Simply informing the customer of any changes in transaction amount is a reliable way to prevent this from happening.

Some example scenarios

Let’s illustrate the authorization reversal process through some real-life scenarios.

Out-of-stock goods

One evening, a loyal customer makes a large purchase on their favorite merchant’s website. They buy five items in one order. The next day, when the merchant is processing the order, it’s discovered that only four items are in stock. Quickly, to ensure customer satisfaction, the merchant contacts the customer to let them know, and requests a partial authorization reversal to deduct the cost of the fifth out-of-stock item, reducing the transaction total to the appropriate amount.

The customer orders twice

A customer reaches the payment page on a merchant’s website. He types in his details and submits the payment.

At the same moment, his phone rings, and he begins to talk to his good friend.

Time passes, and by the time the call has ended, the customer has forgotten that he made the purchase. He goes back onto the merchant’s website, and buys the same item again.

Upon checking his emails, he realizes that he made the same purchase twice and contacts the merchant so that he can cancel one of the purchases.

With online purchases, authorization would have taken place immediately through a credit card processing platform. However, settlement would not yet have occurred, allowing the merchant to reverse one of the transaction authorizations. This would release the hold on customer funds, and only settle one of the payments.
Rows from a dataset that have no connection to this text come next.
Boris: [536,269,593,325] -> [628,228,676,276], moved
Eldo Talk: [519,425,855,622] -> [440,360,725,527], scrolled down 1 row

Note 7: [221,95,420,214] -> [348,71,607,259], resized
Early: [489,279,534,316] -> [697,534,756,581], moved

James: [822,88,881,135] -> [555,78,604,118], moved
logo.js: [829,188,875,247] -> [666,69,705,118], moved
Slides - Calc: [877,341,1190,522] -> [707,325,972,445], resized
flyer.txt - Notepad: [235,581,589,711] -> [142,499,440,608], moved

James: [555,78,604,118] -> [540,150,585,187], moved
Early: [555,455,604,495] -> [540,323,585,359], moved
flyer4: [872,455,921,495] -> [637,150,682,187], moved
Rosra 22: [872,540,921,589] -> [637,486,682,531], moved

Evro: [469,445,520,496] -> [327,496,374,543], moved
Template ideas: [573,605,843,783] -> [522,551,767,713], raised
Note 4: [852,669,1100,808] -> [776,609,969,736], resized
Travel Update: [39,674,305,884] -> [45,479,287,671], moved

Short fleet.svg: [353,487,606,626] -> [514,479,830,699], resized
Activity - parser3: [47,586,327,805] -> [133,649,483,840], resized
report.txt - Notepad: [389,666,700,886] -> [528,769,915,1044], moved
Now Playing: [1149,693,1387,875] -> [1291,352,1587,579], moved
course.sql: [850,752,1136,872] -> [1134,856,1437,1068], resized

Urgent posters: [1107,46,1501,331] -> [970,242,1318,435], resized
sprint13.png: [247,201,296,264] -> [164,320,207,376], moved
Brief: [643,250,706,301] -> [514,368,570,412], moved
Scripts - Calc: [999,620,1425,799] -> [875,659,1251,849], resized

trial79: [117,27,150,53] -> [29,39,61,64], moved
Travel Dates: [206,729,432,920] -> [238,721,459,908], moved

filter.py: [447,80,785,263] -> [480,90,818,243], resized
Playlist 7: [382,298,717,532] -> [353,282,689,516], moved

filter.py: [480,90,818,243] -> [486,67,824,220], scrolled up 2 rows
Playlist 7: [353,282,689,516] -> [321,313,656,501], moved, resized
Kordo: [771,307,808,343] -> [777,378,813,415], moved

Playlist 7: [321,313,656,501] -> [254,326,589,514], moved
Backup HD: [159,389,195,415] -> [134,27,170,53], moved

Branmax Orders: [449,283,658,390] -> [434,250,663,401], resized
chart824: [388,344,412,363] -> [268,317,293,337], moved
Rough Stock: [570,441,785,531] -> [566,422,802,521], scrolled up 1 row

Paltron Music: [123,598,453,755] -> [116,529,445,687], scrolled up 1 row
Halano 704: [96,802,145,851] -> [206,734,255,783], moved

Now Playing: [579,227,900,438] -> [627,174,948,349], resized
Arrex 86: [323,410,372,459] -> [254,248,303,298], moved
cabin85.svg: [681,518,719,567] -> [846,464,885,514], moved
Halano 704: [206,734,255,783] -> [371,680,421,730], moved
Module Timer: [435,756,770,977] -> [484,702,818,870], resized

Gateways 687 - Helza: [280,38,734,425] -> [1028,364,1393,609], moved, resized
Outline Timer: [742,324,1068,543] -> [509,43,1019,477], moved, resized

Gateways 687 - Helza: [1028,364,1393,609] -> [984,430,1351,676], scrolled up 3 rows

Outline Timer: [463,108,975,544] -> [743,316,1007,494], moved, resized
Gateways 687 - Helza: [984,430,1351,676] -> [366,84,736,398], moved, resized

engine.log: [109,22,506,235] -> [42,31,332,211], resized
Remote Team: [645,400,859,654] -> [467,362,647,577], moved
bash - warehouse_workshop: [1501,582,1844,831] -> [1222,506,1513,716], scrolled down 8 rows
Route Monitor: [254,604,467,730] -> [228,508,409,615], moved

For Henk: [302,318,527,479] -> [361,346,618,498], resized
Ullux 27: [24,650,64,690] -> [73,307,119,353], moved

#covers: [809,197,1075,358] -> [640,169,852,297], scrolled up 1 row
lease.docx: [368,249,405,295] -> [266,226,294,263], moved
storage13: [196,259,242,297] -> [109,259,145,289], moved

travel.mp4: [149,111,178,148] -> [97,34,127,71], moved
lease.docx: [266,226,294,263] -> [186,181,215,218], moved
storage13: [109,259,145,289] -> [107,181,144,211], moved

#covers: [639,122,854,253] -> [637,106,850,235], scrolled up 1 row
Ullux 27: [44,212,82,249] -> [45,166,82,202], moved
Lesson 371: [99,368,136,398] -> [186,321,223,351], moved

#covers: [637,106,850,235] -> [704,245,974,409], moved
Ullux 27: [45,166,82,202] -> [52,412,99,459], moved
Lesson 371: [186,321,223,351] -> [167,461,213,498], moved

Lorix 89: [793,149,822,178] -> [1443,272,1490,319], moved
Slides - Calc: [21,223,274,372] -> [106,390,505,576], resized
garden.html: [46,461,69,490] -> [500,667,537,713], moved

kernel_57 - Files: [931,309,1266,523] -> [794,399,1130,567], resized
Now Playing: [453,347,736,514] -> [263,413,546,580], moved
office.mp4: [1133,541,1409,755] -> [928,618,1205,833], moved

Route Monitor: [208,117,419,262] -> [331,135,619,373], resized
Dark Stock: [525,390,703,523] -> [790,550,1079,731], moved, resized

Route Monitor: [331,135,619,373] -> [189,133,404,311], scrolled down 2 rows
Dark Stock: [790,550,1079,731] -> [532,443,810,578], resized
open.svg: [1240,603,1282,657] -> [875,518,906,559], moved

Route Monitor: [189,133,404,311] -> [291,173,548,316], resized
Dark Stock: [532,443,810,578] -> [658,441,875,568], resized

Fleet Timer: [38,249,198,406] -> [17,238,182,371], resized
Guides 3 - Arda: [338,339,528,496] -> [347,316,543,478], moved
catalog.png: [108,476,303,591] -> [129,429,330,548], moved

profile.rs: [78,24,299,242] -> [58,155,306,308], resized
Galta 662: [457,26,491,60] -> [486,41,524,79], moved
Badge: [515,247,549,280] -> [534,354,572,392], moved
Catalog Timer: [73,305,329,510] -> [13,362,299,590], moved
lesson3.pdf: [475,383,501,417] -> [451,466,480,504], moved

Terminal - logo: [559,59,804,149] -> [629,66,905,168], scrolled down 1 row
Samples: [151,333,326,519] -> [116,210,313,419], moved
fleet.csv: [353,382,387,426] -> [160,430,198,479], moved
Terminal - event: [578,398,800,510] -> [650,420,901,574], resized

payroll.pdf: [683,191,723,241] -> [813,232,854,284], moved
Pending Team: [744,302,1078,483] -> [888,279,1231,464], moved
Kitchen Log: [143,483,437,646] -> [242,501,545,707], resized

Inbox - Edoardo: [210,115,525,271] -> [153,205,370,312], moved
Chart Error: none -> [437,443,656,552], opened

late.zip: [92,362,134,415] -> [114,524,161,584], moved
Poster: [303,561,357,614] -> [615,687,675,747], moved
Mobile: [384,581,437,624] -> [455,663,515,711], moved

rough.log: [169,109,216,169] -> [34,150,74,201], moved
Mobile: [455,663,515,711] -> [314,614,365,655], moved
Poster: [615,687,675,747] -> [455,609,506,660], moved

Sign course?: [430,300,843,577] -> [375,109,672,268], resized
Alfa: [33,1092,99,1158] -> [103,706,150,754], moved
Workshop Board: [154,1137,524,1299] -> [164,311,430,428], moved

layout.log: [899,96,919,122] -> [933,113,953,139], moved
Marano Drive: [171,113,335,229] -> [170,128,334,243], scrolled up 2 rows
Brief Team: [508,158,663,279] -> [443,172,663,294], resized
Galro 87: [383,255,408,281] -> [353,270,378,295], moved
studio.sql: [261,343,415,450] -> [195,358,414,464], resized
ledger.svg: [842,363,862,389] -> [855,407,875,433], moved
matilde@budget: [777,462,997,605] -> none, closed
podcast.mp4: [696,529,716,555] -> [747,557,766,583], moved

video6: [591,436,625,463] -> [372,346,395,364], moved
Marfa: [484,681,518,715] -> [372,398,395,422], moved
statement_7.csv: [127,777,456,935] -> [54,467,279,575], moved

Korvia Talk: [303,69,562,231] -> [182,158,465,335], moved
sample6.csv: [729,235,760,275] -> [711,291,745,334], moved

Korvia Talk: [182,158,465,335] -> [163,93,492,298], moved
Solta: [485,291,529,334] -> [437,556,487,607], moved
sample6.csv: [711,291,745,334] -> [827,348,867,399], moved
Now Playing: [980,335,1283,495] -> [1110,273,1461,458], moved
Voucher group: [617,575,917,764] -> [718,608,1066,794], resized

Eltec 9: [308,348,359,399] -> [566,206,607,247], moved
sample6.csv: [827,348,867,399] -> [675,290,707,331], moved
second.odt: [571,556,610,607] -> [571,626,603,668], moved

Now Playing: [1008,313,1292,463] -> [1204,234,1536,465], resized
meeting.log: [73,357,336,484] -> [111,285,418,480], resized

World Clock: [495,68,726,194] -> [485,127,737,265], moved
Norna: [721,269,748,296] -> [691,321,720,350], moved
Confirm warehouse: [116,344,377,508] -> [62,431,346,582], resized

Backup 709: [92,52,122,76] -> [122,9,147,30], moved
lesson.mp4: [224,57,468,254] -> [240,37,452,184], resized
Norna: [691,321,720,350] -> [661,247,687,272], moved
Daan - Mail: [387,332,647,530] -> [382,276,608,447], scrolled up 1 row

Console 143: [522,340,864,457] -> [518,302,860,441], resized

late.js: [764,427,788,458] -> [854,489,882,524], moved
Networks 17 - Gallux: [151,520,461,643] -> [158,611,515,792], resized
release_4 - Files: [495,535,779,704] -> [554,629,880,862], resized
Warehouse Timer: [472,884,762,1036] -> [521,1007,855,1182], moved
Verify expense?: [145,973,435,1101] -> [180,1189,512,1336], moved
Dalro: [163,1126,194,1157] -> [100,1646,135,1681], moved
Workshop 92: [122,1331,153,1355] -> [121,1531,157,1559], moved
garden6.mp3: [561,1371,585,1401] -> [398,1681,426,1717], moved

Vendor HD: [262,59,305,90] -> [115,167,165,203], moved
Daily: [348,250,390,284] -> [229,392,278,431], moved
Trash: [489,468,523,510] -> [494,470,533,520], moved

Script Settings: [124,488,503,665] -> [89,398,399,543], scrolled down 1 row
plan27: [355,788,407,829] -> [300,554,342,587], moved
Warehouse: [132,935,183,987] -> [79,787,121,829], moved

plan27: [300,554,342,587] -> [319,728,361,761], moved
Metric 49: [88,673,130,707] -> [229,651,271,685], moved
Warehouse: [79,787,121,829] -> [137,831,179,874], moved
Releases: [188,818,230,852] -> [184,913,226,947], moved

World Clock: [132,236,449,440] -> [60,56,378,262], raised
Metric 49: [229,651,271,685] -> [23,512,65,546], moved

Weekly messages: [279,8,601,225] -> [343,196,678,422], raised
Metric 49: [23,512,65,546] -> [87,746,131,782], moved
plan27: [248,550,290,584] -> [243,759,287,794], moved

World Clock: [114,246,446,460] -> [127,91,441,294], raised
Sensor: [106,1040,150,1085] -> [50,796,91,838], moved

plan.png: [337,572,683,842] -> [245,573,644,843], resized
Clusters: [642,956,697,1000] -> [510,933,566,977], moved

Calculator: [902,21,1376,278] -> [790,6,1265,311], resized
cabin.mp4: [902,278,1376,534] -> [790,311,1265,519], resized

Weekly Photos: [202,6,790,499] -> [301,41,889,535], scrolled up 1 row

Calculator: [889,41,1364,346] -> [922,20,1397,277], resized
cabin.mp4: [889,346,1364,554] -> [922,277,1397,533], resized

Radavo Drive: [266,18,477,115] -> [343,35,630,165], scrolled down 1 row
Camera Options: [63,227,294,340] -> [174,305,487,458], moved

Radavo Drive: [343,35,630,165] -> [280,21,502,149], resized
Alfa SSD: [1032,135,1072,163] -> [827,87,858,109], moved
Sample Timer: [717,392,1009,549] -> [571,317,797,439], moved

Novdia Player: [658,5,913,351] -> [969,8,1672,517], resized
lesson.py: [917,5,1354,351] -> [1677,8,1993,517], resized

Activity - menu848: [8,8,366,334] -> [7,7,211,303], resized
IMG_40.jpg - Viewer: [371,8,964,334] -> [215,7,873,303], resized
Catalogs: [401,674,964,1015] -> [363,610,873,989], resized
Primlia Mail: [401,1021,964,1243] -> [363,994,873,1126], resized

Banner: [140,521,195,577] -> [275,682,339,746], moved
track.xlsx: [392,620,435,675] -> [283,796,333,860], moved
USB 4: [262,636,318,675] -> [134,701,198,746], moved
When a transaction takes an unexpected turn between the authorization and settlement stage, authorization reversals are there to remedy the situation. Whether it’s a simple error, or a customer’s change-of-heart, merchants familiar with the authorization reversal process can use it to provide excellent customer service – either fully or partially releasing funds before they have actually left the customer’s account. The reversal process also allows merchants to take a step back if they suspect fraud.